In February, Czech Social Democrat (CSSD) MEPs voted against the EU-Canada trade agreement (CETA) in the EP, though CETA was previously repeatedly supported by Czech Prime Minister and CSSD chairman Bohuslav Sobotka.

CETA finally made it through the EP, but Sobotka was taken by surprise at the resistance of his own party’s MEPs, the daily writes.

This was not the first “rebellion” of CSSD MEPs. In April 2015, they voted for the introduction of mandatory refugee allocation quotas though the Czech government was clearly against them.

Similarly, the Czech government opposed a complete ban on the use of glyphosates, a substance that is part of pesticides, but the CSSD MEPs supported the ban in an EP vote.

Apart from the CSSD, rebels also appear among the MEPs from other Czech parties now and then, LN writes.

Last July, the MEPs for ANO and TOP 09 supported a proposal to financially punish the EU countries that show insufficient solidarity in accepting migrants within the EU redistribution system.
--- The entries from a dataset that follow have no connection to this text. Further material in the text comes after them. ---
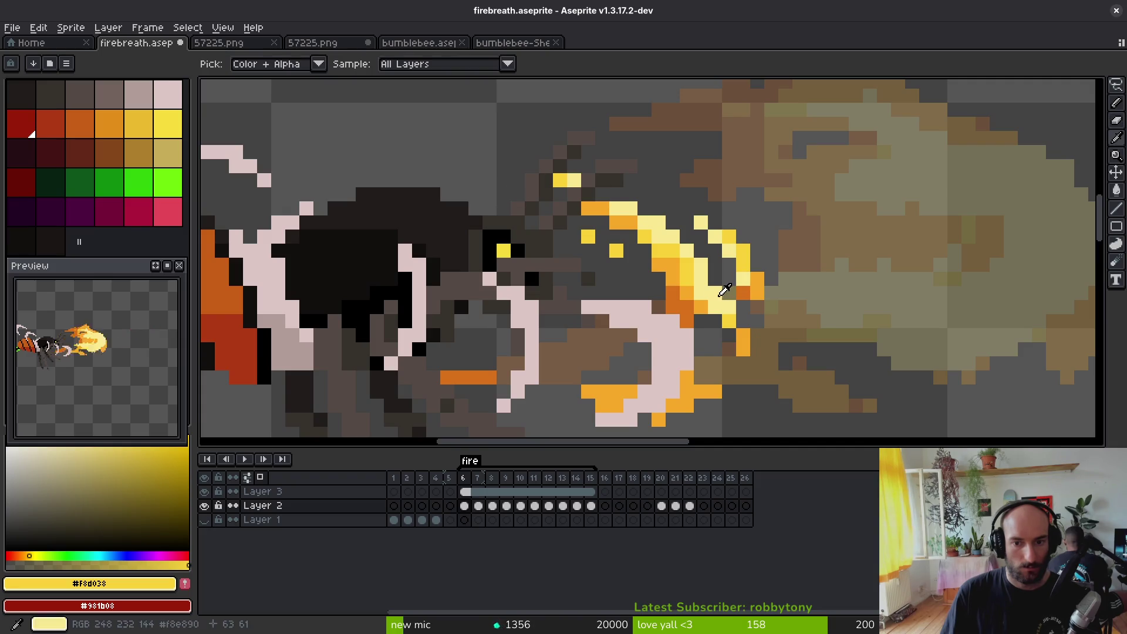
{"action": "left_click", "coordinate": [740, 292], "text": "alt"}
{"action": "mouse_move", "coordinate": [587, 208]}
{"action": "left_mouse_down"}
{"action": "mouse_move", "coordinate": [605, 234]}
{"action": "mouse_move", "coordinate": [598, 250]}
{"action": "left_mouse_up"}
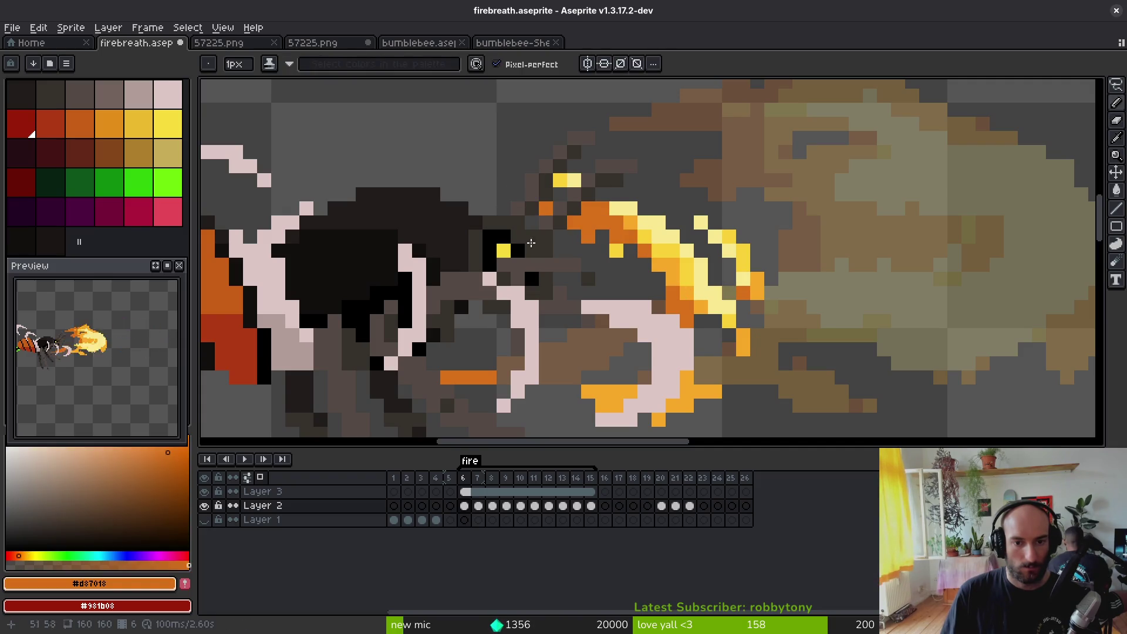
{"action": "key", "text": "ctrl+z"}
{"action": "key", "text": "e"}
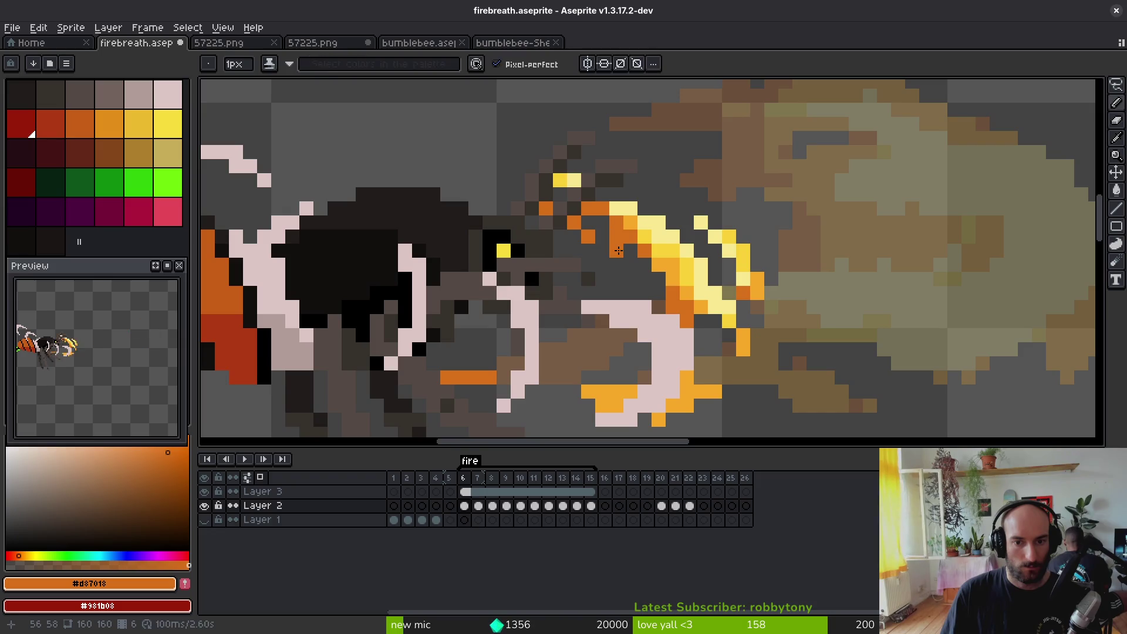
{"action": "left_click", "coordinate": [616, 251]}
{"action": "key", "text": "alt"}
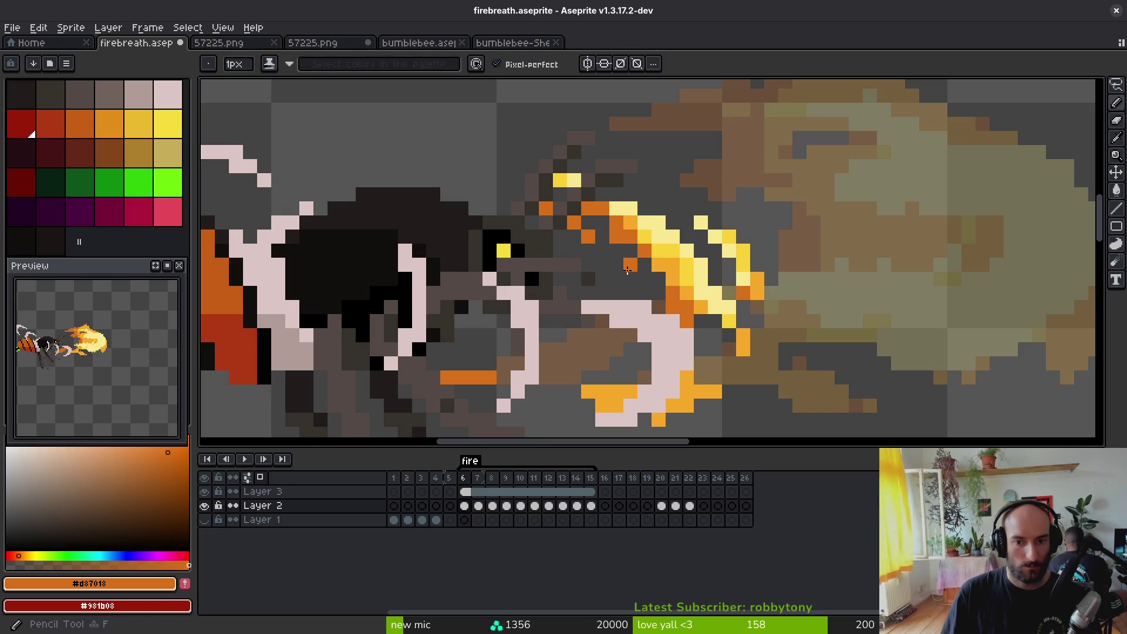
{"action": "left_click_drag", "start_coordinate": [604, 375], "coordinate": [665, 290]}
Step: Paint bright yellow pixels into the flame near its edge
{"action": "key", "text": "b"}
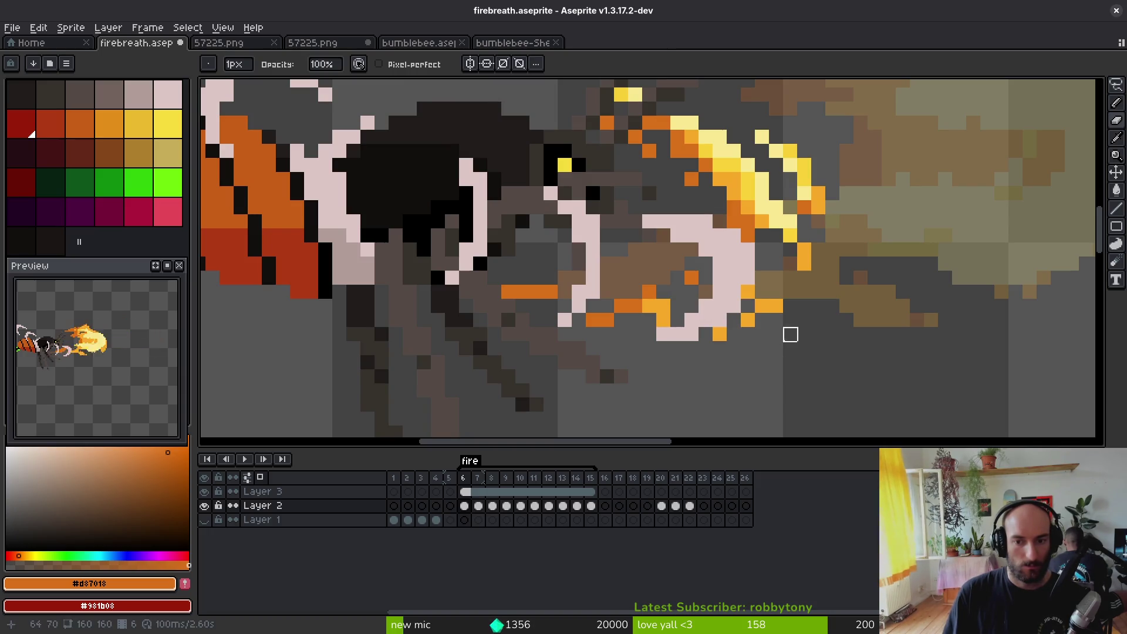
{"action": "left_click", "coordinate": [658, 304], "text": "alt"}
{"action": "left_click", "coordinate": [787, 232], "text": "alt"}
Such unpleasant situations, where Czech MEPs vote counter to their own government, are to be prevented by a new strategy of improving the exchange of information between the government and MEPs. Its another goal is to early unveil the situations where the Czech MEPs are ready to “sink” the Czech cabinet in EP votes, LN writes.

The strategy, embedded in a five-point document, improves the government’s knowledge about the legislation on the agenda, planned steps and generally, about the atmosphere inside individual EP groups, Tomas Prouza, the outgoing state secretary for EU affairs, told the daily.
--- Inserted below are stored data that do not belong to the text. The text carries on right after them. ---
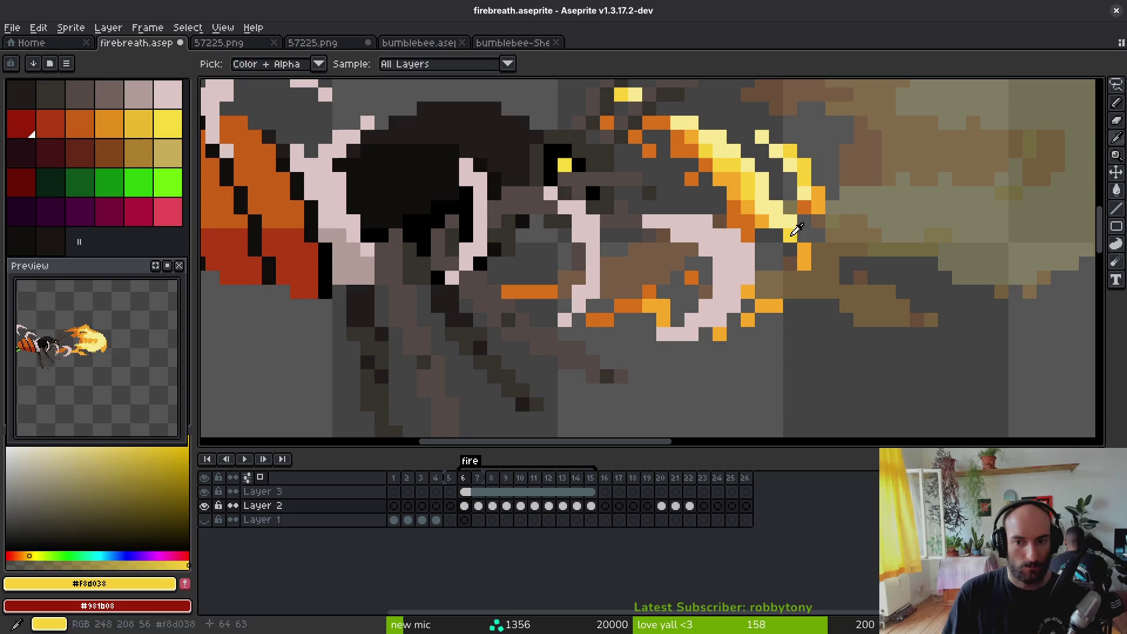
{"action": "left_click_drag", "start_coordinate": [775, 277], "coordinate": [761, 292]}
{"action": "left_click", "coordinate": [764, 305]}
{"action": "scroll", "coordinate": [764, 305], "scroll_direction": "down", "scroll_amount": 3}
{"action": "scroll", "coordinate": [747, 345], "scroll_direction": "up", "scroll_amount": 1}
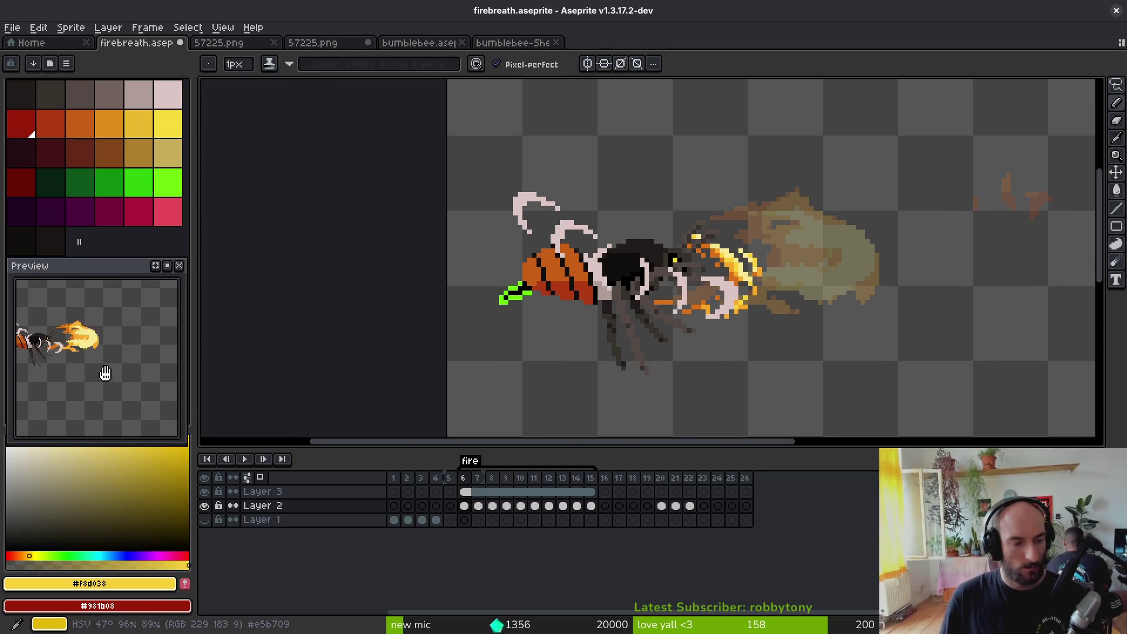
Step: Save the firebreath sprite
{"action": "scroll", "coordinate": [113, 371], "scroll_direction": "down", "scroll_amount": 2}
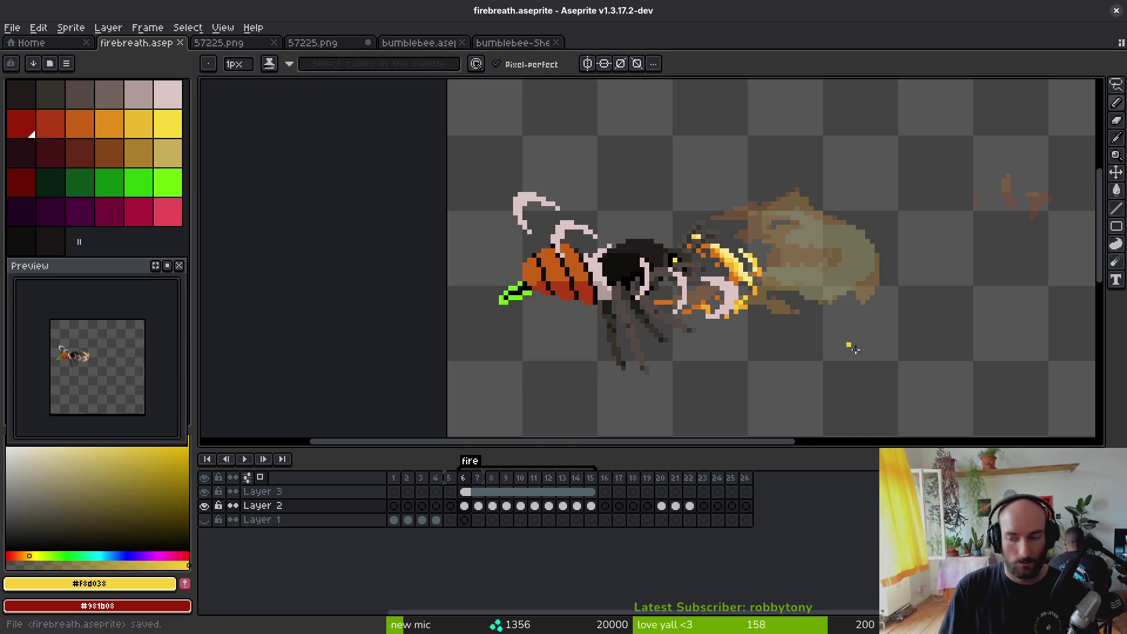
{"action": "scroll", "coordinate": [847, 344], "scroll_direction": "right", "scroll_amount": 3}
{"action": "key", "text": "ctrl+s"}
{"action": "key", "text": "ctrl+s"}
The document provides for the MEPs receiving the government and ministries’ positions on various issues before the EP votes on them. In addition, a team of “liaison officers” will be established to work as fast liaisons, the paper writes.

Czech MEPs often lack prompt information from the ministries in Prague, it writes.

“Sometimes we receive the government’s positions only narrowly before the EP plenary session takes a vote. I and my colleagues are often the MEPs-rapporteurs who introduce pieces of legislation in the EP, and we need to know Prague’s position in advance,” MEP Martina Dlabajova, from the Czech government ANO movement, is quoted as saying.

The voting discrepancies seem to have diminished of late. In early March, only one of the 21 Czech MEPs, Ludek Niedermayer (TOP 09), voted for a directive restricting the possession of firearms in spite of the Czech government’s negative position, LN writes.

However, Sobotka might face a trouble in another area that is crucial to him. It is his crusade against the supranational retail chains that offer identical products with a different quality in various EU states. Not all Czech MEPs across the political spectrum are willing to consent to the regulation of the free market, LN writes.